* TEKS SUMBER *
Komisi Pemilihan Umum (KPU) merancang revisi Peraturan KPU (PKPU) menjelang Pemilihan Kepala Daerah (Pilkada) 2020. Namun, draf aturan KPU itu dinilai masyarakat masih bermasalah lantaran membolehkan eks koruptor ikut pilkada dan malah melarang keikutsertaan pemabuk, pezina, dan pejudi.
Pilkada 2020 akan digelar di 270 wilayah di Indonesia yang meliputi sembilan provinsi, 224 kabupaten, dan 37 kota. Pemungutan suara akan berlangsung pada 23 September.
Dalam salah satu pasalnya, PKPU melarang seseorang yang punya catatan melanggar kesusilaan untuk mencalonkan diri sebagai gubernur-wakil gubernur, bupati-wakil bupati, dan wali kota-wakil wali kota dalam Pilkada 2020. “Tidak pernah melakukan perbuatan tercela yang meliputi, satu, judi. Kedua mabuk, ketiga memakai atau mengedarkan narkoba, keempat berzina dan/atau melanggar kesusilaan lainnya,” kata Komisioner KPU Evi Novida Ginting Manik saat uji publik revisi PKPU Pilkada 2020 di kantor KPU, Menteng, Jakarta Pusat, Rabu (02/10/19).
Dalam Pasal 42 ayat (1) huruf h rancangan revisi PKPU, calon kepala daerah harus membuktikan diri mereka bebas masalah kesusilaan dengan SKCK dari polisi. Calon gubernur dan wakil gubernur harus meminta SKCK ke Polda. Sementara calon bupati dan wakil bupati atau calon wali kota dan wakil wali kota harus mendapat SKCK dari Polres.
KPU malah tak mengatur larangan terhadap bekas terpidana korupsi untuk mencalonkan diri. Padahal, jauh sebelumnya, KPU begitu gencar melempar wacana soal larangan eks koruptor untuk ikut dalam pilkada tahun depan.

* DATA YANG DIBERIKAN *
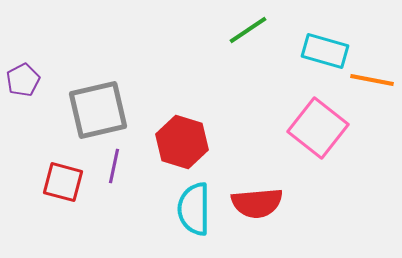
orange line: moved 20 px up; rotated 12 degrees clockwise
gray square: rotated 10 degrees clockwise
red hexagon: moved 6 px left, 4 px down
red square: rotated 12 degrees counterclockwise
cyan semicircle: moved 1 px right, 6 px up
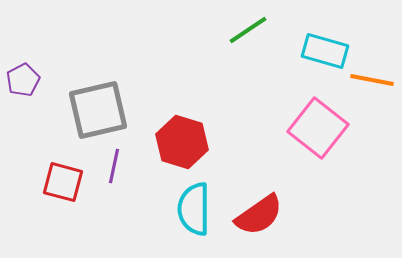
red semicircle: moved 2 px right, 12 px down; rotated 30 degrees counterclockwise
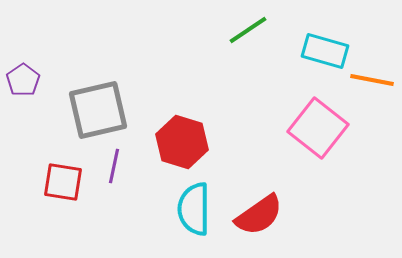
purple pentagon: rotated 8 degrees counterclockwise
red square: rotated 6 degrees counterclockwise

* TUGAS YANG DIKERJAKAN *
Menurut teks sumber, dari mana calon gubernur dan wakil gubernur harus meminta SKCK?

* HASIL TUGAS INI *
Dari Polda.